From: "John Lowry" <>
To: <•••@••.•••>
Date: Tue, 18 Dec 2007 18:44:38 -0800
Subject: Re: dialog on recent themes...


I strongly reccommend "The Symbolic and the Real," by Ira Progroff.  It has
to do with "imagining" reality.

stay well,



Hi John,

Many thanks. It's out of print, and not even available from Ira's 
website. But I found a copy on Alibris for about $2 -- whatta deal!

I really like it when people recommend books on the basis of 
something I wrote. I'll never forget the time someone said I 'had to 
read' the Story of B. I'm so glad I listened. That was indeed my 
'next step' in understanding, with respect to what I had most 
recently written. It also contributed eventually to a spiritual 
shift, even though Quinn didn't get into that.

Once you can see humanity as an inherently wise species, then you 
also begin to feel that wisdom is evolving out of nature, and that we 
are its manifestation. That gives us a connection straight through to 
Gaia, the evolving biosphere from which we arose. Gaia is quite 
literally the mother of our species. It's difficult to say things 
like that without getting a 'spiritual tingle', even if the 
considerations are only at the level of evolutionary principles.

happy holidays,

From: "Claudia Rice"
To: "Richard Moore" <•••@••.•••>
Date: Thu, 13 Dec 2007 09:47:02 -1000
Subject: Re: Elite Depopulation Agenda Gains Ground

...we can't get away from the fact that 6+ billion humans alive at 
the same time is way beyond a sustainable level. (Unless you think a 
planet like Asimov's in the Foundation trilogy is possible. Want to 
live on a planet-wide city? not me).

Systems are a problem but our chances of a "system fix" are not 
even remote. Admitting this is perhaps painful. We can depend on 
Nature's system to eventually take care of our malignant growth and 
trashing of the planet. The recent forecast of global climate changes 
reducing human population to @ 600,000 is probably quite reasonable.

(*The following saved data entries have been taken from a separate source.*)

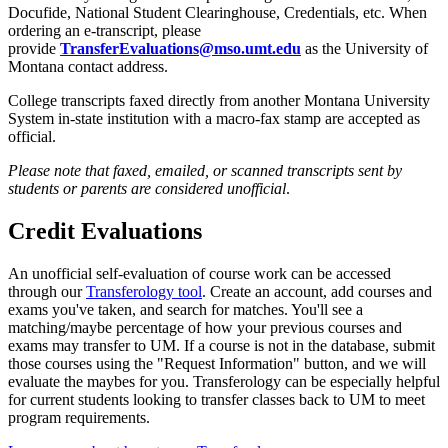
Docufide, National Student Clearinghouse, Credentials, etc. When
ordering an e-transcript, please
provide
TransferEvaluations@mso.umt.edu
as the University of
Montana contact address.
College transcripts faxed directly from another Montana University
System in-state institution with a macro-fax stamp are accepted as
official.
Please note that faxed, emailed, or scanned transcripts sent by
students or parents are considered unofficial
.
Credit Evaluations
An unofficial self-evaluation of course work can be accessed
through our
Transferology tool
. Create an account, add courses and
exams you've taken, and search for matches. You'll see a
matching/maybe percentage of how your previous courses and
exams may transfer to UM. If a course is not in the database, submit
those courses using the "Request Information" button, and we will
evaluate the maybes for you. Transferology can be especially helpful
for current students looking to transfer classes back to UM to meet
program requirements.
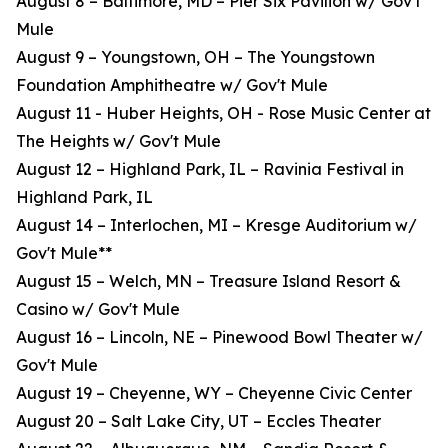
August 8 – Baltimore, MD – Pier Six Pavilion w/ Gov't
Mule
August 9 – Youngstown, OH – The Youngstown
Foundation Amphitheatre w/ Gov't Mule
August 11 - Huber Heights, OH - Rose Music Center at
The Heights w/ Gov't Mule
August 12 – Highland Park, IL – Ravinia Festival in
Highland Park, IL
August 14 – Interlochen, MI – Kresge Auditorium w/
Gov't Mule**
August 15 – Welch, MN – Treasure Island Resort &
Casino w/ Gov't Mule
August 16 – Lincoln, NE – Pinewood Bowl Theater w/
Gov't Mule
August 19 – Cheyenne, WY – Cheyenne Civic Center
August 20 – Salt Lake City, UT – Eccles Theater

What we need to do is to form the local co-operative and self-reliant 
groups that have some chance of surviving as something other than 
failed sapiens. 


Hi again,

You are accepting the inevitability of the collapse of civilization, 
and you have a scheme for surviving that and coming out OK on the 
other side. In order to figure out if that scheme makes sense, we 
need to think about what the collapse scenario might look like.

One possibility would be a martial law scenario, where the military 
would be in control, the last vestige of social order. What always 
happens in such cases is that harvests are confiscated by the 
military, and then redistributed according to 'who deserves to live'. 
In your self-reliant group you can be sure your food production will 
be confiscated, and they'd probably leave you just enough for a 
below-poverty diet, just enough so you can stand up long enough each 
day to hoe your row. In any case, your self-reliant autonomy would be 
no more.

The other likely possibility, in a more total collapse, is that there 
would be no order at all, just armed bands searching far and wide for 
food and ammo. So don't forget to stock up on AK-47s in your 
self-reliant group, and unfortunately, that won't be enough to save 
you. Once you are marked as a 'food target', they'll keep coming back 
in larger numbers until they eventually overpower you, or you run out 
of ammo -- and they won't be taking prisoners or leaving any food 

If you are expecting collapse, I think joining the Army would be a 
smarter move than joining a commune. In the martial law scenario, 
you'd be near the front of the line for food distributions. And if 
the Army collapses as well, you'd have your weapon, your buddies, and 
your training -- just what you need to start an armed band.

Personally, I think our efforts need to aimed at avoiding collapse, 
even if that seems like a thin hope, because the alternative offers 
no hope at all, unless you like the Army option.